Show HN: Sometimes, it helps to offer an incentive. - rougefeta
http://rougefeta.com

======
ChuckFrank
While it needs some tweaking, the concept is brilliant.

If you -- break 40 minutes on your 10K this weekend for your 40th Birthday.

Then I -- will buy the next pack of beer.

If you do not -- break 40 minutes on your 10k etc.

Then you -- will buy the next pack of beer.

Herein publicly posted and promised.

Email: Yours

Email: Mine

Posted with Date and Time.

++then++

Update:

You ran a 39.40 <<link>> and so I owe you a pack of beer.

<or>

If you -- are right about the fact that vinegar is an acid.

Then I will -- pay you 20$

If you are wrong. -- then you pay me 20$

etc.

It needs to be rolling, so that people can see the bets and the pledges
rolling by, and others can chime in on some of the bests.

Bets can be open (like the 10K example above) and others can bet in on it too.

or

Bets can be closed (like the vinegar example) and others can either vote for
the right answer, or they can just watch one person win.

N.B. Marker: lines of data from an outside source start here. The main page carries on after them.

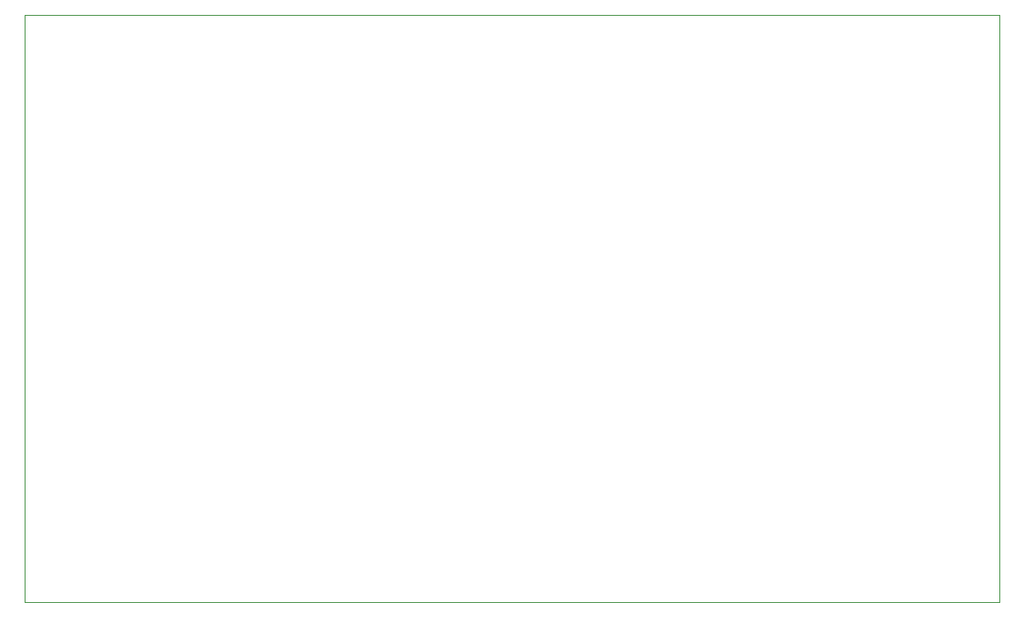
<source format=gbr>
%TF.GenerationSoftware,KiCad,Pcbnew,6.0.9+dfsg-1~bpo11+1*%
%TF.CreationDate,2022-12-31T19:32:48-06:00*%
%TF.ProjectId,Modular,4d6f6475-6c61-4722-9e6b-696361645f70,rev?*%
%TF.SameCoordinates,Original*%
%TF.FileFunction,Profile,NP*%
%FSLAX46Y46*%
G04 Gerber Fmt 4.6, Leading zero omitted, Abs format (unit mm)*
G04 Created by KiCad (PCBNEW 6.0.9+dfsg-1~bpo11+1) date 2022-12-31 19:32:48*
%MOMM*%
%LPD*%
G01*
G04 APERTURE LIST*
%TA.AperFunction,Profile*%
%ADD10C,0.100000*%
%TD*%
G04 APERTURE END LIST*
D10*
X79000000Y-101000000D02*
X172750000Y-101000000D01*
X172750000Y-101000000D02*
X172750000Y-157500000D01*
X172750000Y-157500000D02*
X79000000Y-157500000D01*
X79000000Y-157500000D02*
X79000000Y-101000000D01*
M02*

</source>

I like your MVP, and I think you are onto something. Just because people don't
understand what you are trying to do, don't let it discourage you. You've just
got to get drill down into this functionality. Also, I haven't checked to see
if anyone is already doing this, so you may want to do some market research.

[http://www.quora.com/Why-did-social-betting-sites-like-
blueb...](http://www.quora.com/Why-did-social-betting-sites-like-bluebet-
predictify-and-hubdub-fail)